The algorithm has \( O(n \cdot W) \) complexity and this doesn’t contradict the NP-completeness statement since \( W \) requires \( \log_{2}{W} \) bits and thus this is a pseudopolynomial complexity.

Unbounded knapsack problem for subset sum

For unbounded knapsack the subset sum problem becomes

Can we fill the knapsack entirely given these elements?
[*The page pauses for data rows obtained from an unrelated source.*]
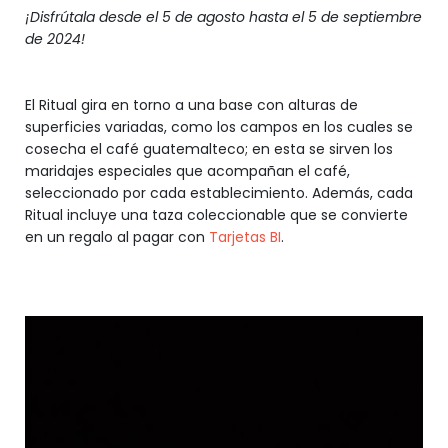
¡Disfrútala desde el 5 de agosto hasta el 5 de septiembre
de 2024!
El Ritual gira en torno a una base con alturas de
superficies variadas, como los campos en los cuales se
cosecha el café guatemalteco; en esta se sirven los
maridajes especiales que acompañan el café,
seleccionado por cada establecimiento. Además, cada
Ritual incluye una taza coleccionable que se convierte
en un regalo al pagar con
Tarjetas BI
.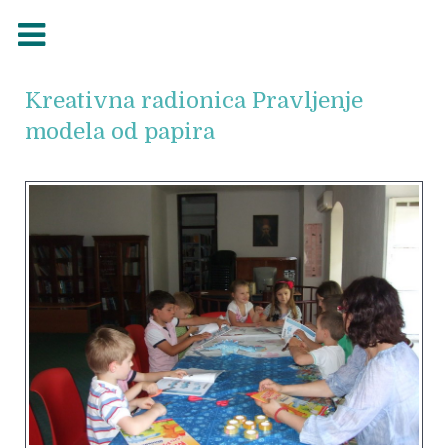
Kreativna radionica Pravljenje
modela od papira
and can be solved again using dynamic programming with a space optimization to just keep track of whether exists a combination (with repetition) of items that guarantees we can sum up to the given value.

#include <iostream>
#include <vector>
using namespace std;

bool uss(const vector<int>& v, const int& N) {

  vector<bool> m(N + 1 /* 1-based */, false);

  for (int b = 1; b <= N; ++b) {
    bool foundZero = false;
    for (int i = 1; i <= v.size(); ++i) {
      bool opt1 = (b - v[i - 1] == 0);
      bool opt2 = false;
      if (b - v[i - 1] >= 0) { // Left expanded for readability
        if (m[b - v[i - 1]] == true)
          opt2 = true;
      }
      foundZero |= opt1 || opt2;
    }
    m[b] = foundZero;
  }

  return (m[N] == true);
}

int main() {

  const vector<int> v = { 3, 7, 4 };
  const int N = 11;

  cout << "Unbounded subset sum problem can be solved with the given input: "
    << boolalpha << uss(v, N); // true

  return 0;
}